This is a very complicated question, expect a few answers as people better the responses of others :)
The professor said that the best place to run programs is in cache.
Remember that cache is MANY times more expensive than normal RAM. Back when a 'big' computer was 8MB (not gigs, megabytes), you could find machines were all 'cache' (it's technically a special type of RAM called SRAM) but they were more expensive. Now, you have home machines with 4GB of memory, 4GB of SRAM wired to the chip would be VERY expensive. Besides, you have many smart folks playing with programs and compilers to make the best use of cache.
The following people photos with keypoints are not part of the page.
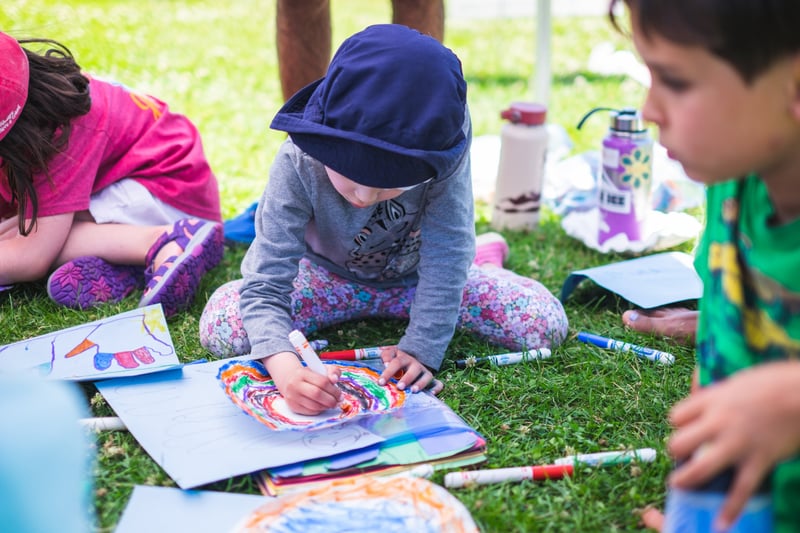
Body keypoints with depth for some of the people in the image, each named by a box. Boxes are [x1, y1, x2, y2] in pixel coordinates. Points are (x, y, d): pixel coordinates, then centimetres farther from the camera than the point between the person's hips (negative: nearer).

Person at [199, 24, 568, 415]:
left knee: (546, 322, -17)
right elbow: (264, 290, -35)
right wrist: (286, 369, -54)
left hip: (414, 276, 1)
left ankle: (485, 260, 16)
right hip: (330, 279, 0)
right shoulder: (298, 165, -34)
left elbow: (445, 255, -26)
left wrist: (422, 349, -33)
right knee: (221, 326, -25)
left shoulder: (442, 149, -33)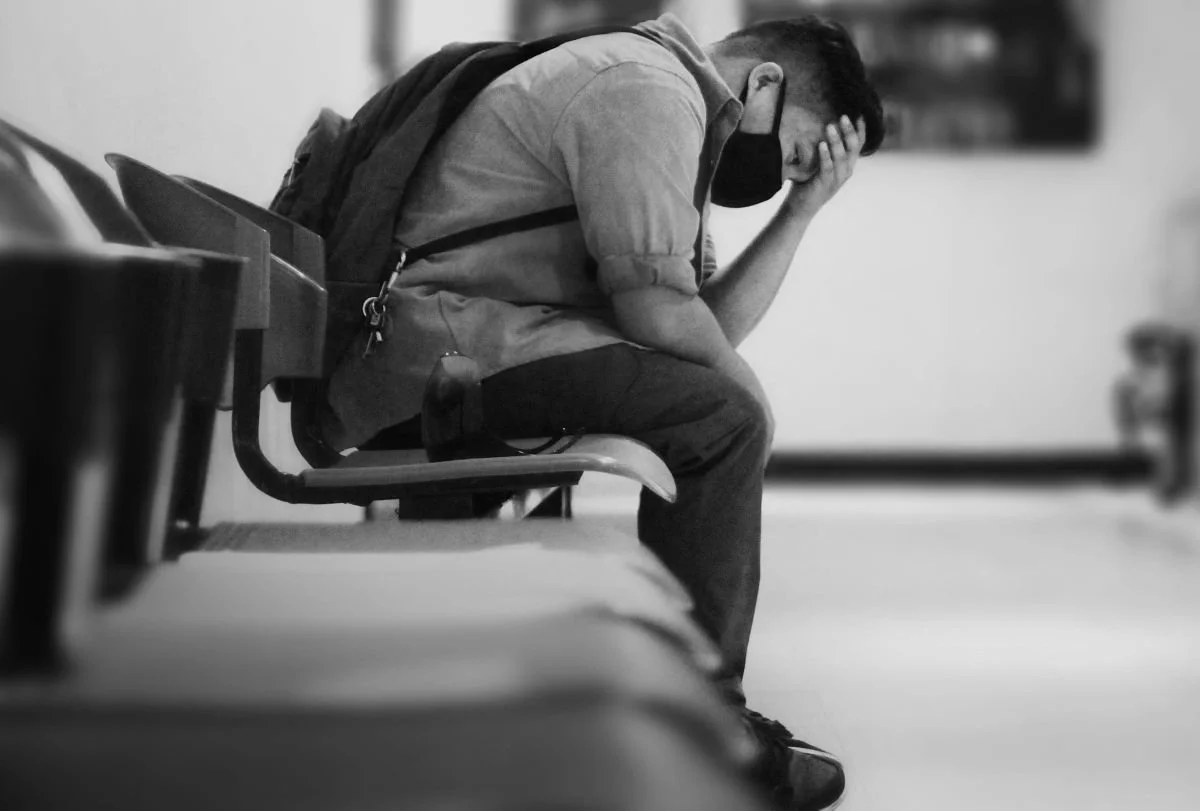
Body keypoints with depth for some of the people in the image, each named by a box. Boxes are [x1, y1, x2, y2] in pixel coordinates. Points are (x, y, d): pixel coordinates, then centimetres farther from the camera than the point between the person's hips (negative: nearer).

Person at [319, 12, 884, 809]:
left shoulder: (681, 109, 23)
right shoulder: (650, 88, -10)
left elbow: (710, 325, 15)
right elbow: (658, 309, -18)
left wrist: (803, 208, 11)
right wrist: (748, 390, -1)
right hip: (439, 345, -11)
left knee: (723, 398, 16)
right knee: (723, 417, -18)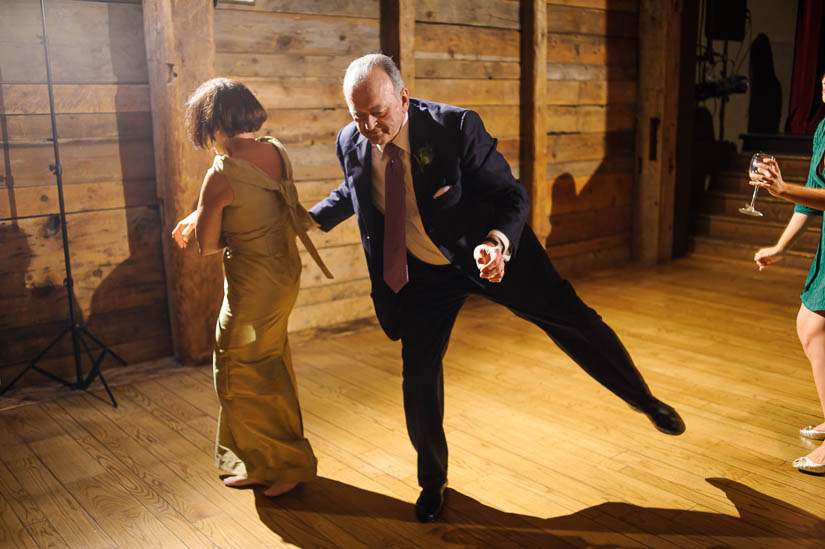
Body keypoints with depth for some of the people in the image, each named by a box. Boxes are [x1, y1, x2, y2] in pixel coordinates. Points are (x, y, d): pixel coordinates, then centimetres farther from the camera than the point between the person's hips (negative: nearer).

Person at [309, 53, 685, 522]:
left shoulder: (455, 126, -25)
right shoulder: (351, 142, -11)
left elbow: (512, 195, -22)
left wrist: (498, 242, -41)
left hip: (486, 252, -3)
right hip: (423, 272, 3)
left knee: (570, 319, 0)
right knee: (419, 375, 3)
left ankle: (645, 400, 26)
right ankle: (433, 480, 26)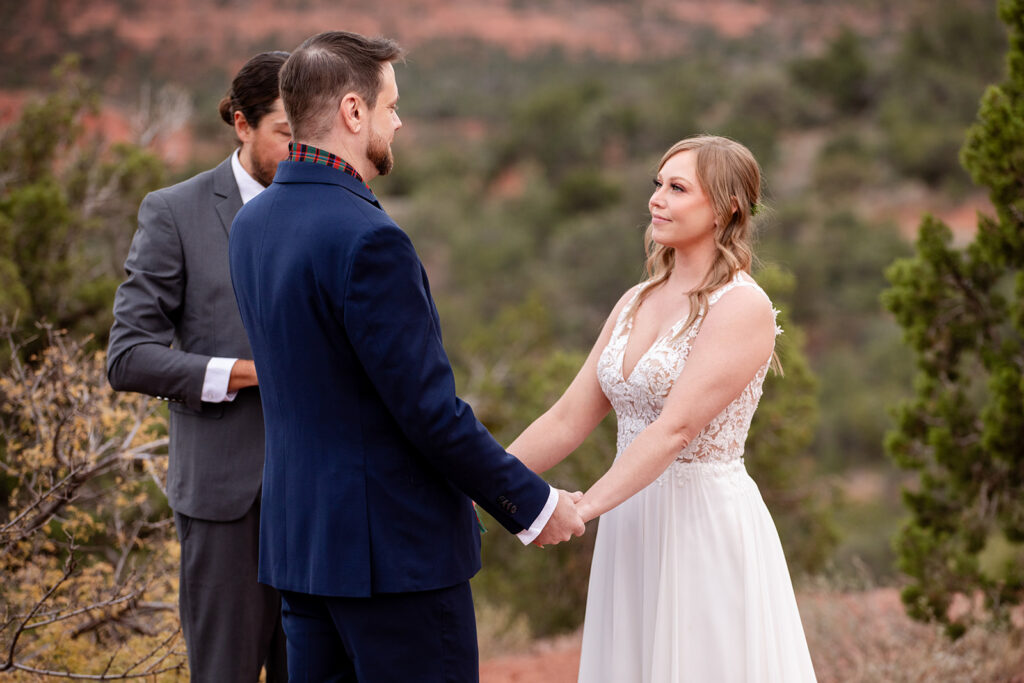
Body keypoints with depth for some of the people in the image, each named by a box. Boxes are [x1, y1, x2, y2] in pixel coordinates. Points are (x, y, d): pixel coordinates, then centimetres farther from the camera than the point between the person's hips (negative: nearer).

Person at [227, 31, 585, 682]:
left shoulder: (252, 224, 7)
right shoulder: (368, 240, -21)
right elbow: (430, 410, -20)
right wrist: (535, 506, -8)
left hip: (300, 540, 9)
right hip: (394, 546, -9)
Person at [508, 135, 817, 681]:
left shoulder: (743, 307, -11)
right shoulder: (636, 303, 12)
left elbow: (677, 427, -20)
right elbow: (569, 418, 10)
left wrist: (585, 507, -28)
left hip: (705, 527, -7)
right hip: (631, 530, 7)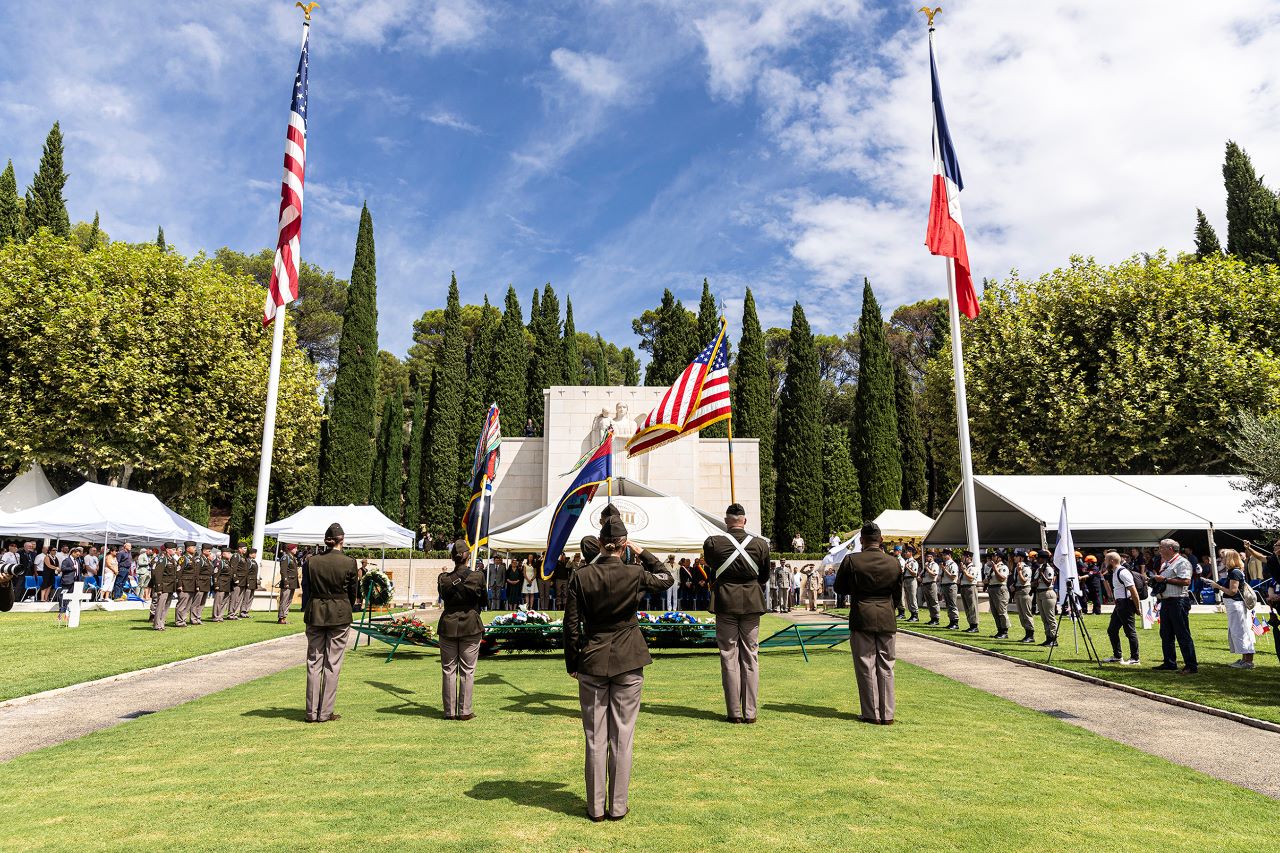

With the right caching algorithm, You get 95% of the benefit of cache, with a small percentage of the cost. Of course, the guesses aren't always right. Google 'branch prediction' for more info.
I was wondering why programs can't be run in registers?
Registers are what's actually to load and store data and addresses. Think of them as taxis. They can deliver things back and forth, what they deliver is your program data and addresses. Every part of your program that's 'run' goes through a register.
I'm assuming you're asking why you can't just run completely from registers. One reason - there's so few of them. Classic intel x86 registers are counted in bytes, but the programs are in Megabytes, Gigabytes. You'd be quite a rich person to have a chip that could run MS-Word out of registers.
Also, how can a program load itself into cache?
The program doesn't. The OS runs the program, and uses the Memory Management Unit chip to load the areas of program from normal RAM. While it does that, the MMU is smart and puts some of the memory also in cache, with the idea that I just used it, I may need to use it again soon.
Isn't the cache something that's controlled by the CPU and works automatically without software control?
Yes, technically the memory management chip not the CPU. This used to be a separate chip, but now is part of the CPU block, to make communication faster.